Harris’ response didn’t sit well with ADOS activists, who took to social media outlets in outrage and insisted they wouldn’t allow any Democratic presidential candidate to dismiss their concerns. Stung by President Barack Obama’s failure to embrace reparations during his two terms in the White House, ADOS co-founder Antonio Moore pledged this election cycle will be different. “We will not go through what we went through with Obama,” Moore told The Grio in response to the Harris interview.
Kamala Harris got flustered during Grio interview and finally came out and said she's not doing anything that's only for us. It's understandable that she's still so unable to stay on message. After all, we hit her so hard she thought the Russians did it!https://t.co/7wyiF5QbCc
— ProfessorBlackTruth (@ProfBlacktruth) February 27, 2019
The heated debate over reparations is nothing new. Going back to the closing days of the Civil War, Gen. William T. Sherman issued a “Special Field Order 15,” granting captured land from white slaveholders to freed enslaved people. Sherman recognized that freeing people from bondage should be only the first step. The Union promised every emancipated African American a parcel of land and a means to provide for themselves, birthing the phrase “40 acres and mule,” which became the freedman’s claim to a stake in the nation’s life.
Of course, such a policy was never enacted. In the ensuing centuries, black Americans suffered a series of racial setbacks from Reconstruction to legalized segregation to institutional social and economic racism.
Calls for reparations went unheeded, including those by former Rep. John Conyers, a Michigan Democrat, who introduced a bill into every session of Congress for decades before his 2017 retirement, demanding the federal government “study and consider” how to give reparations to black Americans for the harm committed during slavery. Conyers’ legislation languished, receiving a hearing only in 2007 and never advancing further. Current House Speaker Nancy Pelosi (D-CA) has expressed support for the legislation, now sponsored by Rep. Sheila Jackson Lee (D-Texas) along with 35 co-sponsors.

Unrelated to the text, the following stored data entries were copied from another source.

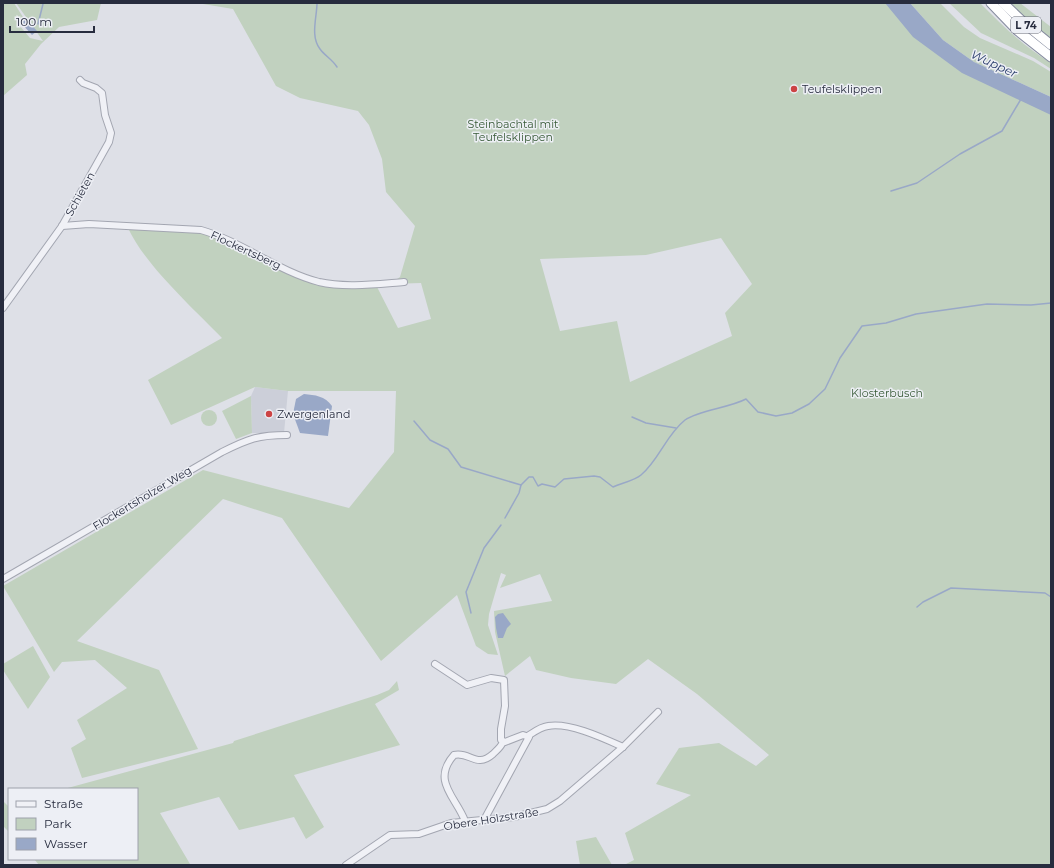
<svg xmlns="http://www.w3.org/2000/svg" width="1054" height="868" font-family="Montserrat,sans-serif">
<rect width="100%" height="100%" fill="#dee0e7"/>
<polygon fill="#cccfd9" points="255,387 288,391 284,433 252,433 251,396"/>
<g fill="#c1d1bf" fill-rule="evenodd">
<polygon points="3,3 14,3 23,17 19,25 30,38 43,41 16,3 101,3 97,20 59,27 41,44 25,64 27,75 3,96"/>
<path d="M197,3h703l31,37 120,64v761h-427l10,-5 -9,-27 66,-38 -35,-11 23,-36 40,-5 37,23 13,-11 -72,-61 -49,-35 -32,25 -45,-6 -35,-8 -6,-14 -25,20 -10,-44 -1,-21 58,-10 -12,-27 -40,14 6,-13 -5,-2 -12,41 -1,11 10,30 -10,-1 -12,-8 -19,-51 -76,66 -99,-143 -59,-19 -146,142 82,29 39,79 -116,29 -11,-30 15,-9 -9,-19 50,-32 -32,-28 -33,2 -8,10 -51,-86 200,-116 146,38 45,-56 2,-61h-108l-33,-4 -84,38 -23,-45 74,-42c-29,-30 -77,-73 -94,-110l65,3 24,5 106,48 53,1 22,43 33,-9 -10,-36 -31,1 10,-7 15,-51 -29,-34 -4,-33 -13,-34 -11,-14 -58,-13 -24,-12 -43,-77zM721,238l31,46 -27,29 7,23 -102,46 -13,-61 -57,10 -20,-72 106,-4z"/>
<polygon points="910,3 940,3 964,27 980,38 1033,61 1051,72 1051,97 974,62 943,40"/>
<path d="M949,3h31c22,22 44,44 71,60v6l-17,-11 -53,-25z"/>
<polygon points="1009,3 1020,3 1051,27 1051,40 1023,17"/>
<polygon points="251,396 252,433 236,439 222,411"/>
<circle cx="209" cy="418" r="8"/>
<polygon points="33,646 50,677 28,709 3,670 3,664"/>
<polygon points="397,681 399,690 375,704 400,745 294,775 324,827 306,839 294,817 239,830 219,797 160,813 190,864 189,865 39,865 34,859 137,859 137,789 64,789 233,743 234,741 377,695 389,690"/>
<polygon points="3,801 9,807 9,832 3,826"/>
<polygon points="596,837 612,865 580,865 576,841"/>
</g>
<g fill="#99a8c7">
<polygon points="885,3 910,3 943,40 974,62 1051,97 1051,115 962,73 913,37"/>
<polygon points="26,19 37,31 32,35 21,23"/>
<path d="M304,394c11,1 21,2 28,12l-4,30 -28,-3 -7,-19 3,-15z"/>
<polygon points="503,613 511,624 507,628 503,638 498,638 496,628 495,617 498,614"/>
</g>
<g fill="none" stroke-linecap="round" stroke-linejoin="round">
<g stroke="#99a8c7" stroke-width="1.5">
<path d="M317,3c0,14 -7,33 3,46 5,7 12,10 17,18"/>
<polyline points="38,24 43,4"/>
<polyline points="891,191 917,183 960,154 1002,131 1021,99"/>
<polyline points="632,417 646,423 676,428"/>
<path d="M414,421l16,19 18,9 13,18 60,18 8,-8h4l5,9 4,-2 13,3 9,-8 30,-3 6,1 13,10c8,-4 21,-6 28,-12 18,-15 25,-40 44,-55 14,-10 44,-12 61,-21l12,13 18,4 16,-3 17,-9 16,-15 15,-31 22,-32 24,-3 30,-9 71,-10 44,1 20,-2"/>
<polyline points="505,518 519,493 521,485"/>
<polyline points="917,607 923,602 951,588 1045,593 1051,597"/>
<polyline points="471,613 466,592 484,548 501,525"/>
</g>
<g stroke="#a3a6b1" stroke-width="8">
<g id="minor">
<path d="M62,226l27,-2 112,6c42,12 76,41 118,52 26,6 58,2 85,0"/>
<polyline points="3,308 62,226 109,142 111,133 105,115 102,93 96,88 83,83 80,80"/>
<path d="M3,579l219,-127c26,-13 36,-17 65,-17"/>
<polyline points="435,664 467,685 491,678 504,680 505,706 501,729 501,740 505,742 523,735 529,737 484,820"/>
<path d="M528,736c6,-4 12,-9 20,-10 21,-4 55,12 75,21"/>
<path d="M465,821c-9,-24 -34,-40 -11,-66 16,-4 22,14 39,-1 4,-4 8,-7 10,-12"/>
<polyline points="346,865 390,835 419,834 451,823 514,817 547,809 560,801 623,747 658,712"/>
</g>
</g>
<g stroke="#858b9e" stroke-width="11">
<g id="highway">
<polyline points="991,3 1017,30 1051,57"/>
<polyline points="1003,3 1024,23 1051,45"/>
</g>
</g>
<use href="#minor" stroke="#f0f1f6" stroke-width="6"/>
<use href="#highway" stroke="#fff" stroke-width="9"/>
</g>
<g fill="#cc4344" stroke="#edeff5" stroke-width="1.5">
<circle cx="794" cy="89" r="4"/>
<circle cx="269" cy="414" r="4"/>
</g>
<g text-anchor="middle" stroke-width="3" stroke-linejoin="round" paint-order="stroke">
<rect fill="#edeff5" stroke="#626675" stroke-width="1" x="1011" y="17" width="30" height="16" rx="3"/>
<g font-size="10" font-weight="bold" fill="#272c3e">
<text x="1026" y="29">L 74</text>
</g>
<g font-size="11" fill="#272c3e" stroke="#edeff5" text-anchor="start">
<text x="802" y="93">Teufelsklippen</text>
<text x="277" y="418">Zwergenland</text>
</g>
<g font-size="11" fill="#365935" stroke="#edeff5">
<text x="513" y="128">Steinbachtal mit<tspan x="513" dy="13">Teufelsklippen</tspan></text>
<text x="887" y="397">Klosterbusch</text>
</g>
<g font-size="11" fill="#272c3e" stroke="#edeff5">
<text transform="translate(80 194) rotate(-61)" y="4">Schieten</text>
<text transform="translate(246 250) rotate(25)" y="4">Flockertsberg</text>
<text transform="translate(142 498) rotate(-31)" y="4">Flockertsholzer Weg</text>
<text transform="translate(491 819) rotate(-9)" y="4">Obere Holzstraße</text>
</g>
<g font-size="12" font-style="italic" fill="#324571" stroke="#edeff5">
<text transform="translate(994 64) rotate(25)" y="4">Wupper</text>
</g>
</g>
<rect width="1054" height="868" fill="none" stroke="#272c3e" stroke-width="8"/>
<rect x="8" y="788" width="130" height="72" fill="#edeff5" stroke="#9ea1ac"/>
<rect x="16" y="801" width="20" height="6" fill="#f0f1f6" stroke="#9ea1ac"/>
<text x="44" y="808" font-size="12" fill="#272c3e">Straße</text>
<rect x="16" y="818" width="20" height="12" fill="#c1d1bf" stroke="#9ea1ac"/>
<text x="44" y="828" font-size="12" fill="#272c3e">Park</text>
<rect x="16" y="838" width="20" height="12" fill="#99a8c7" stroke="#9ea1ac"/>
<text x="44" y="848" font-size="12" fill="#272c3e">Wasser</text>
<path d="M10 26v6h84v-6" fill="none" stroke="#272c3e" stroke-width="2"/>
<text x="16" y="26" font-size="12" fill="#272c3e" stroke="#edeff5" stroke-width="3" paint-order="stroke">100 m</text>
</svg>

William “Sandy” Darity, the Samuel DuBois Cook professor of public policy at Duke University, said the current interest in reparations suggests it’s a movement that may last beyond the current political season. He said in an interview with Think Progress that if Congress forms a commission to seriously study past historical wrongs endured by black Americans and makes the case for correcting them, then reparations would become a reality.
“I certainly don’t think that could happen now, but with a change in the composition of Congress in 2020, which isn’t that far distant, then there is a path that can be charted for reparations,” said Darity, who has discussed various reparation proposals with some of the Democratic hopefuls. “I think it’s a risk that has to be taken,” he added. “Real political leadership,” he said, “requires people to encourage the American people to do the bold things that need to be done.”